Aujourd’hui, dans un monde où justement la technologie permet de plus en plus à la virtualité de s’inscrire dans notre vie quotidienne, ne laissant de concret que la consommation à ceux qui le peuvent et le spectacle de cette dernière à ceux qui n’en ont pas les moyens, tenter l’aventure d’un théâtre du sentiment, où l’émotion concrète serait le cœur du travail recherché, fait presque figure de résistance.
« Nous persistons dans notre être à être ce que nous sommes. » C’est la définition même du conatus de Spinoza.

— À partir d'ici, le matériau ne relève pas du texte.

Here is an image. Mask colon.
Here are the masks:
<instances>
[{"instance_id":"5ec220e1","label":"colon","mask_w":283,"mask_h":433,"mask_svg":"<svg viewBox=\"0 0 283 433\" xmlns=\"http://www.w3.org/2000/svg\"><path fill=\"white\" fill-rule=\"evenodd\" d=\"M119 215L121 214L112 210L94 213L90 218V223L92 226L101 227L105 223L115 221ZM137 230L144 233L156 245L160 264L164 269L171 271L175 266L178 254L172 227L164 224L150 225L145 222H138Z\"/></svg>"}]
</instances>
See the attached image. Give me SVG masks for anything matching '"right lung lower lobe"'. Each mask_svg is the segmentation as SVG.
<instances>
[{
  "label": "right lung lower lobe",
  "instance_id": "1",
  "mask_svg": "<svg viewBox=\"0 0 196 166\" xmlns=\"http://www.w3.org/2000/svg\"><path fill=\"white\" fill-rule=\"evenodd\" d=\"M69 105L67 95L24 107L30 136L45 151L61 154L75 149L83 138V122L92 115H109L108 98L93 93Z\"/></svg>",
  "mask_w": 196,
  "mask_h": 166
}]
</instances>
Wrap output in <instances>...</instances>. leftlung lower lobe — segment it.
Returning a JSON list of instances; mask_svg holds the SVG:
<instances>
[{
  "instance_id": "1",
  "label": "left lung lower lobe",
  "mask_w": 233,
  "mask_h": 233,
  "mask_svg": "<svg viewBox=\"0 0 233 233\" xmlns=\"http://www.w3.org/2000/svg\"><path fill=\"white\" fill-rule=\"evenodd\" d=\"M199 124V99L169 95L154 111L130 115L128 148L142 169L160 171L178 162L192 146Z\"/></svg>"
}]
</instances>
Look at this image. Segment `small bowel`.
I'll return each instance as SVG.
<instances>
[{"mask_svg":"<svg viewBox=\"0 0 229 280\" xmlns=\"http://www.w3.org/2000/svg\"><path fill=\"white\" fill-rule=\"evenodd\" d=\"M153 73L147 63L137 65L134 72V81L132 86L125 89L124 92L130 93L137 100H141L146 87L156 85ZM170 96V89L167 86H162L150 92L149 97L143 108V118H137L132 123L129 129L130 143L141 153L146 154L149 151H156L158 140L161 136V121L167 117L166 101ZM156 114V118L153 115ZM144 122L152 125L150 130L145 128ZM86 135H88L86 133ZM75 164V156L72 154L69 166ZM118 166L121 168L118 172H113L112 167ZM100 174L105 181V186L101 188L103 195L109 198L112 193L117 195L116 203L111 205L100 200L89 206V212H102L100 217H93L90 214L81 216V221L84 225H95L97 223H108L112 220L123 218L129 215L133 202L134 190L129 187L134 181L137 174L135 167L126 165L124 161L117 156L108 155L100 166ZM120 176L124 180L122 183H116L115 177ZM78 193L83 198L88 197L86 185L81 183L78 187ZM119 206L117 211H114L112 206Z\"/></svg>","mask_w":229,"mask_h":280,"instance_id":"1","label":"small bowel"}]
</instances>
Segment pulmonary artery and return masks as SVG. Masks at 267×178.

Réussir à transmettre ce « sentiment de vie », ce mouvement où l’opposition ne se fait pas entre le bien et le mal mais entre la joie et la tristesse, est sans doute une chose simple, c’est aussi la plus ambitieuse qui soit, mais se tenir dans cet écart en y assumant sa propre intranquillité est la source d’une grande jubilation.

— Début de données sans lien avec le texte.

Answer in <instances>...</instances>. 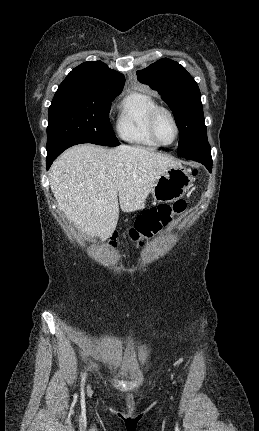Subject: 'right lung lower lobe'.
<instances>
[{"label":"right lung lower lobe","instance_id":"1","mask_svg":"<svg viewBox=\"0 0 259 431\" xmlns=\"http://www.w3.org/2000/svg\"><path fill=\"white\" fill-rule=\"evenodd\" d=\"M76 144H81V141L65 140L47 148V169H49L57 156H59L67 148Z\"/></svg>","mask_w":259,"mask_h":431}]
</instances>
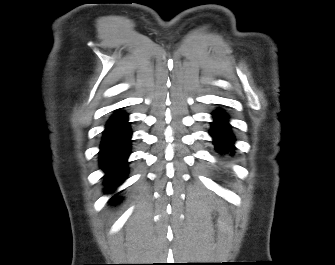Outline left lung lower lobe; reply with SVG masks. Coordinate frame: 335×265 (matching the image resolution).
<instances>
[{"instance_id": "left-lung-lower-lobe-1", "label": "left lung lower lobe", "mask_w": 335, "mask_h": 265, "mask_svg": "<svg viewBox=\"0 0 335 265\" xmlns=\"http://www.w3.org/2000/svg\"><path fill=\"white\" fill-rule=\"evenodd\" d=\"M214 122L212 123V130L210 135L213 137L216 149L223 154L234 151V136L230 132L228 124V117L222 111H216L213 114Z\"/></svg>"}]
</instances>
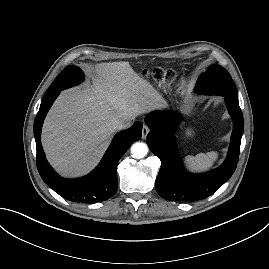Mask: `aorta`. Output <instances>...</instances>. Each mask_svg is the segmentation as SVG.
<instances>
[{"label":"aorta","instance_id":"obj_1","mask_svg":"<svg viewBox=\"0 0 269 269\" xmlns=\"http://www.w3.org/2000/svg\"><path fill=\"white\" fill-rule=\"evenodd\" d=\"M148 153V146L143 142H136L131 146V154L133 158L141 159Z\"/></svg>","mask_w":269,"mask_h":269}]
</instances>
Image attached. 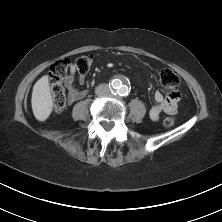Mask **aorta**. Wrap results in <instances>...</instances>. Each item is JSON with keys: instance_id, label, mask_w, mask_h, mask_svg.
Instances as JSON below:
<instances>
[{"instance_id": "obj_1", "label": "aorta", "mask_w": 222, "mask_h": 222, "mask_svg": "<svg viewBox=\"0 0 222 222\" xmlns=\"http://www.w3.org/2000/svg\"><path fill=\"white\" fill-rule=\"evenodd\" d=\"M111 87L120 96H125L129 92L128 85L122 79H113L111 82Z\"/></svg>"}]
</instances>
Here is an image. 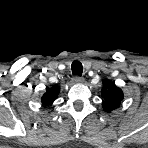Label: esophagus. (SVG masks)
Returning a JSON list of instances; mask_svg holds the SVG:
<instances>
[{"label": "esophagus", "instance_id": "34e87169", "mask_svg": "<svg viewBox=\"0 0 148 148\" xmlns=\"http://www.w3.org/2000/svg\"><path fill=\"white\" fill-rule=\"evenodd\" d=\"M72 80H73L74 83H82V82H84V78L83 77H79V76L73 77Z\"/></svg>", "mask_w": 148, "mask_h": 148}]
</instances>
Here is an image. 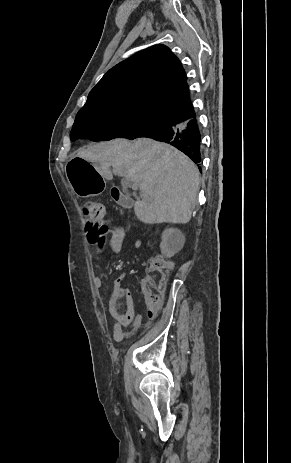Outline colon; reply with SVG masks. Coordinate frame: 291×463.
<instances>
[{
    "label": "colon",
    "mask_w": 291,
    "mask_h": 463,
    "mask_svg": "<svg viewBox=\"0 0 291 463\" xmlns=\"http://www.w3.org/2000/svg\"><path fill=\"white\" fill-rule=\"evenodd\" d=\"M105 207L96 201H86L83 204V214L87 220L88 229H100L105 218ZM171 268V263L162 257H152L146 264V276L144 278V291L146 295L147 315L155 317L161 306L163 293L166 284L167 273ZM121 290H117L115 297L122 295Z\"/></svg>",
    "instance_id": "5ec220e1"
}]
</instances>
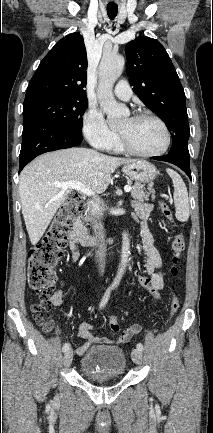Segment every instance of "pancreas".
<instances>
[{"mask_svg":"<svg viewBox=\"0 0 213 433\" xmlns=\"http://www.w3.org/2000/svg\"><path fill=\"white\" fill-rule=\"evenodd\" d=\"M153 187V184H149V186H148V191L149 192H147L146 190H145V188H144V186H142L141 184H139V183H135L133 186H132V190H131V196L134 198V199H137V200H139V201H144V200H149V196L151 195V198H152V200L155 198V196H154V189L152 188ZM87 219H88V217H85L84 218V220L85 221H87Z\"/></svg>","mask_w":213,"mask_h":433,"instance_id":"pancreas-1","label":"pancreas"}]
</instances>
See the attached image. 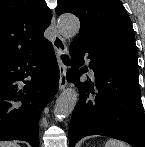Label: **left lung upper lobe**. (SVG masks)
<instances>
[{
	"mask_svg": "<svg viewBox=\"0 0 145 147\" xmlns=\"http://www.w3.org/2000/svg\"><path fill=\"white\" fill-rule=\"evenodd\" d=\"M67 12L80 19V31L73 42L136 53L133 26L120 0H58L56 13Z\"/></svg>",
	"mask_w": 145,
	"mask_h": 147,
	"instance_id": "1",
	"label": "left lung upper lobe"
}]
</instances>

Cette pièce, Dans la cendre du Ciel, parle de mon rapport au travail, au monde qui m’entoure, et de la place qui y est laissée aux sentiments, qui malgré tout échappent à toute normalisation.
Ce théâtre-là n’est pas plus politique que poétique (ni moins d’ailleurs), il essaie simplement de se frayer un passage de l’un à l’autre en faisant du sentiment sa porte d’entrée.


Je crois que c’est parce que nous partageons et défendons une même idée du théâtre que nous continuons aujourd’hui à travailler ensemble avec Camille et Rozenn, et même si chacun l’exprime dans des formes différentes, le lien n’en demeure pas moins présent.